> [DIRECTIONS]:
Pick up the blog entry about the writer's week of travel, hockey, and a nearly finished project, and continue it from its last sentence.

So, there we are. I guess I’m stuck with it. Starting now, updates at least every other day, and in those updates I shall speak of the progress I’ve made since the last update I’ve done.

(deep breath) Okay, starting . . . (checks wristwatch, realizes he doesn’t wear one, and instead stares at his wrist for an appropriate amount of time so he doesn’t look silly) . . . Now!

Day 1.5

on Mar2 2010

Interesting. Or, as my Bond villain persona might venture – “Iiiiiintallesting…”

I’ve done a number of things differently this month. For one, I don’t make it a habit to leap onto an aircraft and fly to exotic (ie: Colder than Calgary) places, nor do I habitually experience this thing called ‘stress’ at work . . . but ‘lo and behold, I’ve experienced both these things in the past week.

AND I’ve cheered like a maniac at a bunch of guys who strap steel to their feet and run around on ice, who wave large wooden sticks at a black rubber disk.

An interesting week, all told.

And I’ve even made progress on the various things I’ve told myself I need to make progress on. In fact, I’m soon going to be in a position where I’ll actually have to *do* something with this progress! Indeed, I’ve hit the 95% completed mark on a certain project of mine, and all that’s left is to open this program I have called “Photoshop” and create a cover for it.

> [DATA PROVIDED]:

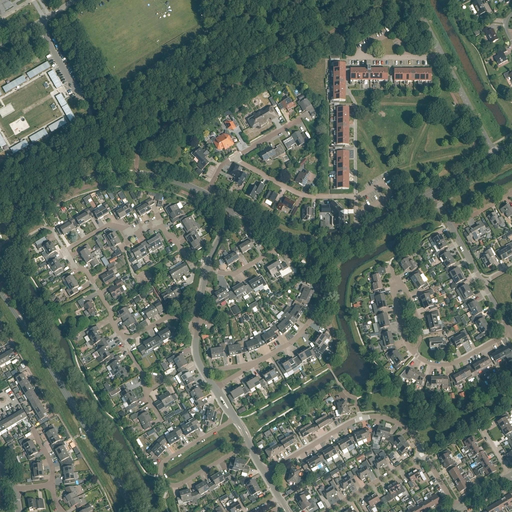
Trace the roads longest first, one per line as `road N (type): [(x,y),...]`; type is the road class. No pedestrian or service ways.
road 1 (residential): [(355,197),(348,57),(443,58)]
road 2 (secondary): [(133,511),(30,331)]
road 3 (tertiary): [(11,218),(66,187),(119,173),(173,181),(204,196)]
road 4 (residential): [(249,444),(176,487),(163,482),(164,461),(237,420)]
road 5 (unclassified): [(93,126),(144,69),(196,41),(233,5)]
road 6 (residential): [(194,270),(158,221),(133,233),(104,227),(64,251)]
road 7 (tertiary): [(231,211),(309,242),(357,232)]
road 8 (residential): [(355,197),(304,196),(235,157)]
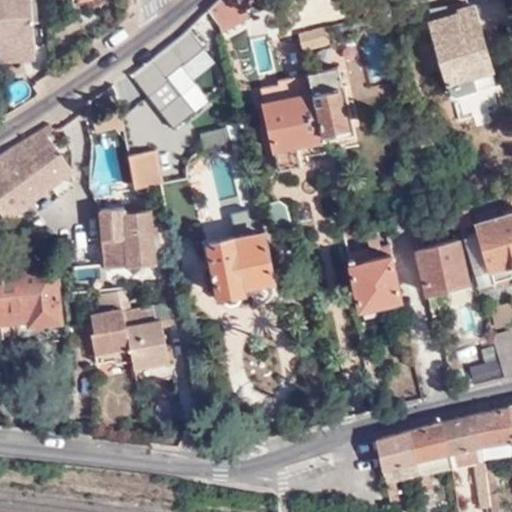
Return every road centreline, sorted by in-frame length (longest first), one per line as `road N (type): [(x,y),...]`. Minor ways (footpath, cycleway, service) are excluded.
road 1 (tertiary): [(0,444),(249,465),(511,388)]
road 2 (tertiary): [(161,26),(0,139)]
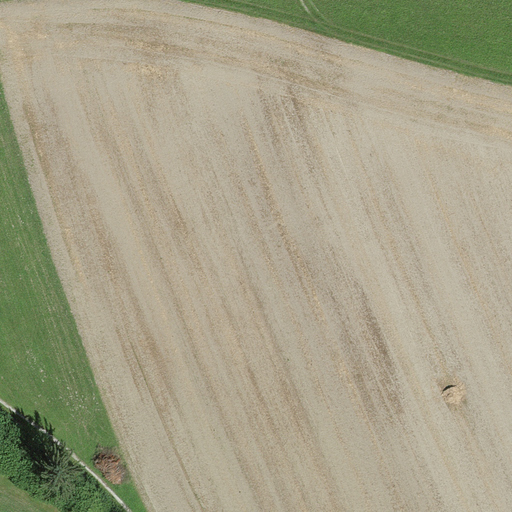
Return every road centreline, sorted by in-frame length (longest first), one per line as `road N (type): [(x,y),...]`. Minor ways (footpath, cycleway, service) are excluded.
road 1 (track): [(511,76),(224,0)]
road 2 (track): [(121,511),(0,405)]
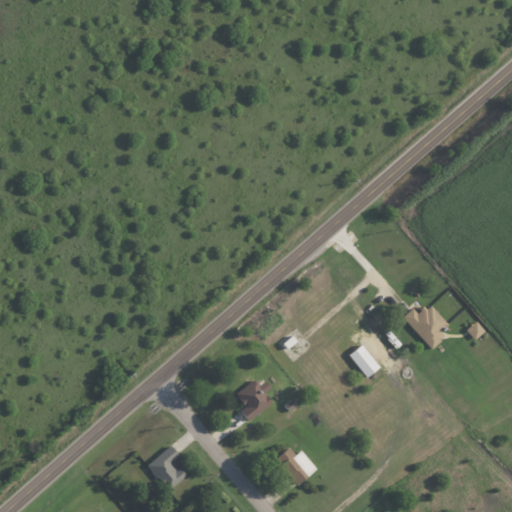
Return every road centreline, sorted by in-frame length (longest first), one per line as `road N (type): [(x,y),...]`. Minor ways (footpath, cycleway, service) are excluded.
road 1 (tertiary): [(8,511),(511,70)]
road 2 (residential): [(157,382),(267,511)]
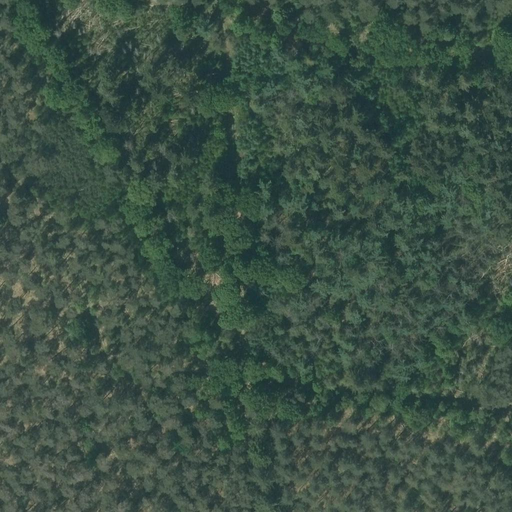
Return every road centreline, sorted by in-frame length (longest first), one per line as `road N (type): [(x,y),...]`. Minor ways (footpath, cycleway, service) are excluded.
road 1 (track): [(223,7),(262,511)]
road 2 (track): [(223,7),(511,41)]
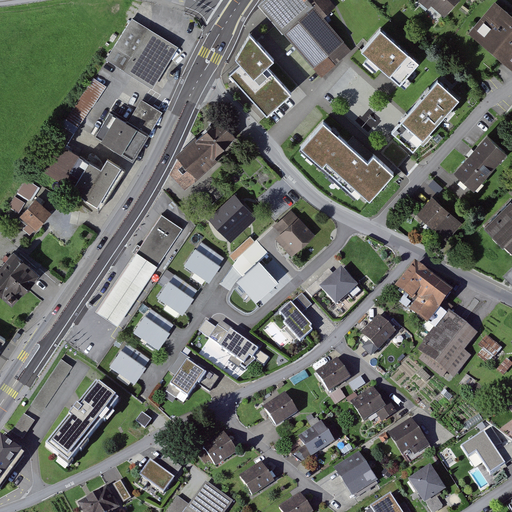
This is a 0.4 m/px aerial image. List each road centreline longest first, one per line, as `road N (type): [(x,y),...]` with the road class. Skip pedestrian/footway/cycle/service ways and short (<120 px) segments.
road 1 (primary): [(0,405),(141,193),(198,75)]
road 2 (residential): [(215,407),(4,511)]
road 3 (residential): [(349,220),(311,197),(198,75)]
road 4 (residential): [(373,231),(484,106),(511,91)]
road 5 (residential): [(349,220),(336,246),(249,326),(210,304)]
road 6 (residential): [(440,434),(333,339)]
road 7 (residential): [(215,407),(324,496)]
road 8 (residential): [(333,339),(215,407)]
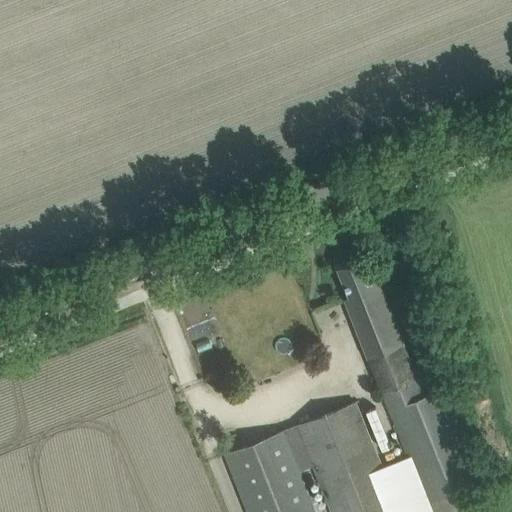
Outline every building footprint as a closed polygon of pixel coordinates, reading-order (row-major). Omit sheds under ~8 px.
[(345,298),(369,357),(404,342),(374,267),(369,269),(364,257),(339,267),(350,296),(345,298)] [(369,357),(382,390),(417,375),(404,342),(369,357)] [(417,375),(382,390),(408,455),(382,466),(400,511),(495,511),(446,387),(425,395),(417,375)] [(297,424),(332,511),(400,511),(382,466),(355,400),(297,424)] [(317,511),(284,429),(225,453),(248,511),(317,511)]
...
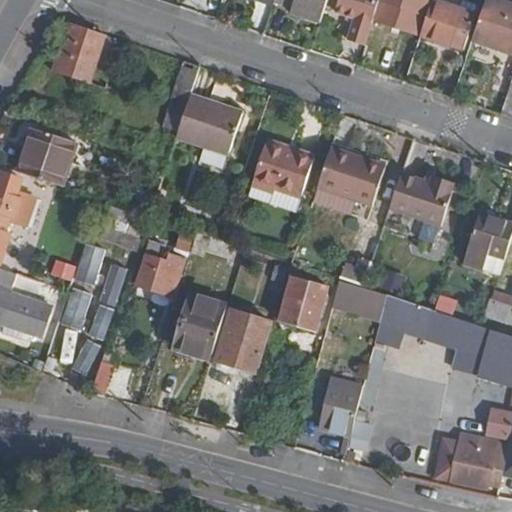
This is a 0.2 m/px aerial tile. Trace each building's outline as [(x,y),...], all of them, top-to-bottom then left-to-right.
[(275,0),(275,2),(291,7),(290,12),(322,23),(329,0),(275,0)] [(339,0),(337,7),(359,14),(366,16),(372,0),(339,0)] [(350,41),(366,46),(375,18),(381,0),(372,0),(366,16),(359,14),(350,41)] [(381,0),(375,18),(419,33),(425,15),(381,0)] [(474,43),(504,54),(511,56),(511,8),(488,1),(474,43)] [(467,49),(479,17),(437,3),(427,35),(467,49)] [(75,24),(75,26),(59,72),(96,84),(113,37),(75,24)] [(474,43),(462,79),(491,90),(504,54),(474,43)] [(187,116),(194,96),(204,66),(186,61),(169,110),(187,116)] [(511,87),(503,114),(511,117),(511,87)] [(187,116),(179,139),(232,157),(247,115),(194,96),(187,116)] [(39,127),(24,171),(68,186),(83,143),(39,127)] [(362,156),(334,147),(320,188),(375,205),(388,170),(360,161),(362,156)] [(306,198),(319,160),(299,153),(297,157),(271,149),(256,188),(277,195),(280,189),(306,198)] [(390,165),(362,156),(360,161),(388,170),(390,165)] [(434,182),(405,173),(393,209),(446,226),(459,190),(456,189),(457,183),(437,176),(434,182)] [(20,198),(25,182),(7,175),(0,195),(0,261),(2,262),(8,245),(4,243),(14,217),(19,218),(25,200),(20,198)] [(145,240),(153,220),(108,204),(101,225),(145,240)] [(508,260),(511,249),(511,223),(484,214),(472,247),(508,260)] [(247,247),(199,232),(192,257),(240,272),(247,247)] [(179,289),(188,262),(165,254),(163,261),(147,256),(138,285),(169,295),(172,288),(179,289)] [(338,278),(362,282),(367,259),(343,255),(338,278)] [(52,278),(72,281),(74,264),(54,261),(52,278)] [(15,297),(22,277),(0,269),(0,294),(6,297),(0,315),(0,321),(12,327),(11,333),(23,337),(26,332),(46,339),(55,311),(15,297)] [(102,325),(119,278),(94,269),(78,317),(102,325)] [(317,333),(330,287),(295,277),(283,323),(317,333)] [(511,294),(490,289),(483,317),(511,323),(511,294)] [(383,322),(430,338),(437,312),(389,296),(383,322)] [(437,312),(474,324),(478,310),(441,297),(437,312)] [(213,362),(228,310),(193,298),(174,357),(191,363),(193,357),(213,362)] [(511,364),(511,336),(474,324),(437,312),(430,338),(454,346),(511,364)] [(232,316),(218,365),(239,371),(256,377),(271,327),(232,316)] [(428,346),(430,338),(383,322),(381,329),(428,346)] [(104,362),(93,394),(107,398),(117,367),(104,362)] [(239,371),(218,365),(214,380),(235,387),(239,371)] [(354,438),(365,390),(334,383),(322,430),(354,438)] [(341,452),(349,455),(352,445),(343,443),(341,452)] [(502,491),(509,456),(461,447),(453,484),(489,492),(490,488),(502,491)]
==
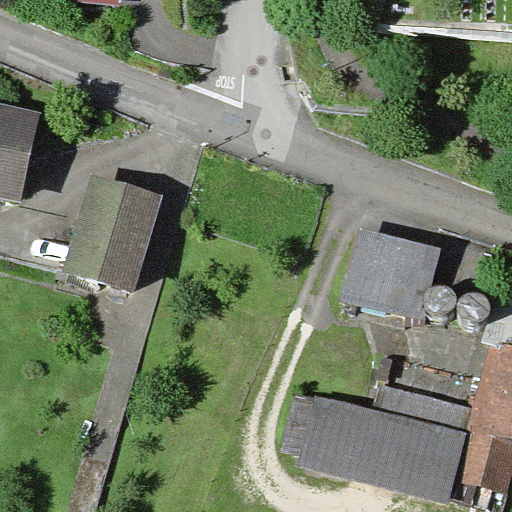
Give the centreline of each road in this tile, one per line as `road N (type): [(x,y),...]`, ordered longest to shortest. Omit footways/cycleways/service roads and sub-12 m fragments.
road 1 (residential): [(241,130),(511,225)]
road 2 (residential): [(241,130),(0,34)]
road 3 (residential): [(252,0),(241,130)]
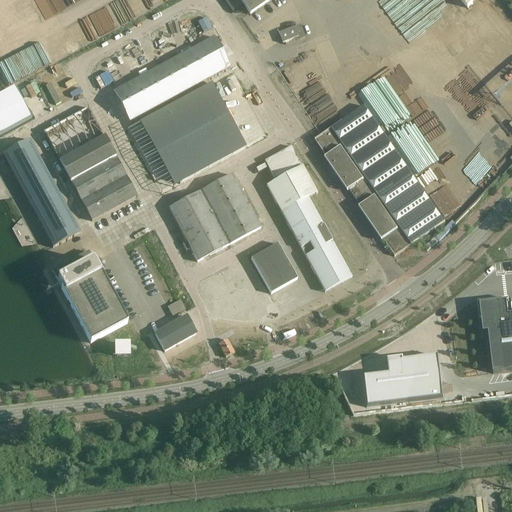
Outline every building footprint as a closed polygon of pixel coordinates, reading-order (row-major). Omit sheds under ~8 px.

> [ANSWER BELOW]:
And I’m still eating like a caveman (Cavemen ate chicken wings, right?) and writing like a maniac. Score – Me:1, Fast Food and Procrastination: 0

I dare myself to keep it up…

…oh snap. No I di’int…

Stepping up

on Feb8 2010

I’ve noticed that there’s a few things that get in the way of my writing sometimes, and all of them have to do with the word ‘lack’. There’s lack of time, there’s lack of inspiration, lack of motivation, you name it. Look at all those lacks.

And yet, when I attempt to find some common thread that ties all of those together, well . . . it’s me.

There’s things that I find I’m doing that I really shouldn’t be, stuff I’m making time for that really doesn’t do anything productive or useful aside from giving me time to think of bizarre things. Sometimes this can be useful, give me ideas and whatnot. Well, at some point you have to look at the vast storehouse of ideas you’ve got trapped in your cranium and say to yourself, “Self, I think you’ve got enough. How about we actually do something about one or two of those ideas you’ve got up there?”

This morning, I asked this question of myself, and what did I have to say to myself?

“Self, you’re absolutely right.”

So, this is Day 1. Note the capital letter. Starting now, I eat like a caveman, and I write like a maniac. And I don’t stop until I’m forced to.

Watch the Aaron-shaped blur.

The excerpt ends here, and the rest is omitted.